__Extract to read__:

● ● ●

Apache Spark 3 playground — Mock S3! Pt. 2

In the first part of our Apache Spark 3 playground guide, we covered setting up a Spark local environment that allowed you to start experimenting, and even run through the basic “Getting Started” tutorial.

If you haven’t done Part 1 yet, I suggest you start there as I’ll assume you’ve already gone through it and are familiar with the stages leading up to this guide, and are ready to dive in.

By Charles Deluvio on Unsplash

First, let’s talk a bit about what S3 is and why we’re interested in mocking it in the first place.

What’s the ‘S’ about?

From the AWS S3 documentation:

Amazon Simple Storage Service (Amazon S3) is an object storage service that offers industry-leading scalability, data availability, security, and performance.

There are a few important takeaways here. Let’s explain:

  • Object Storage Service — S3 is often treated as a remote file system, but that is just a testament to its flexibility. It’s actually an object store that allows users to store files(Objects) for later use or retrieval.
  • Scalability and performance— S3 is amazing at providing service to fluctuating demands that can go up to many thousands of requests per second from a single user all the way down to zero without any preparation.
  • Data AvailabilityFrom the S3 site, S3 is designed for 11 9’s of data durability by replicating your stored data to multiple systems so it’s less likely to be lost due to system failure or human error.
  • Security — Objects on S3 can be made publicly available and S3 has many features in place to ensure that only authorized users can write or read data from it and even encrypt data stored on it.

So S3 is pretty useful. At Dynamic Yield, we use it as a one-stop-shop to store all our data, from the moment we ingest it to the moment we’re done processing and extracting insights from it.

● ● ●

__Data excerpt__:
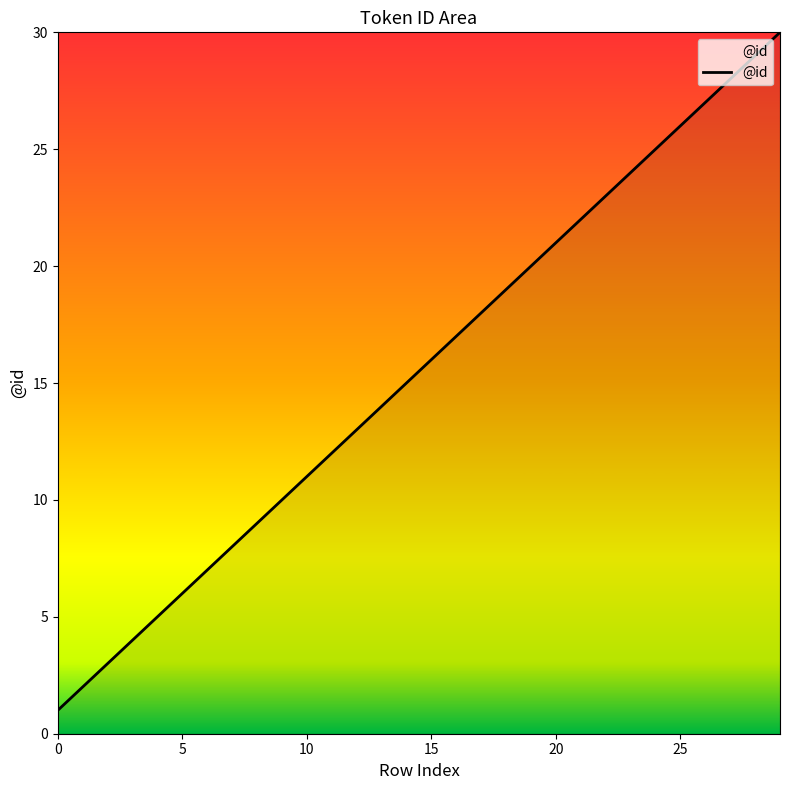

What is the maximum value shown in the chart?

30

● ● ●

__What is required__:
Translate this sentence from the Spark playground guide into Spanish: "First, let’s talk a bit about what S3 is and why we’re interested in mocking it in the first place."

__Finished task__:
Primero, hablemos un poco de qué es S3 y de por qué, de entrada, nos interesa simularlo.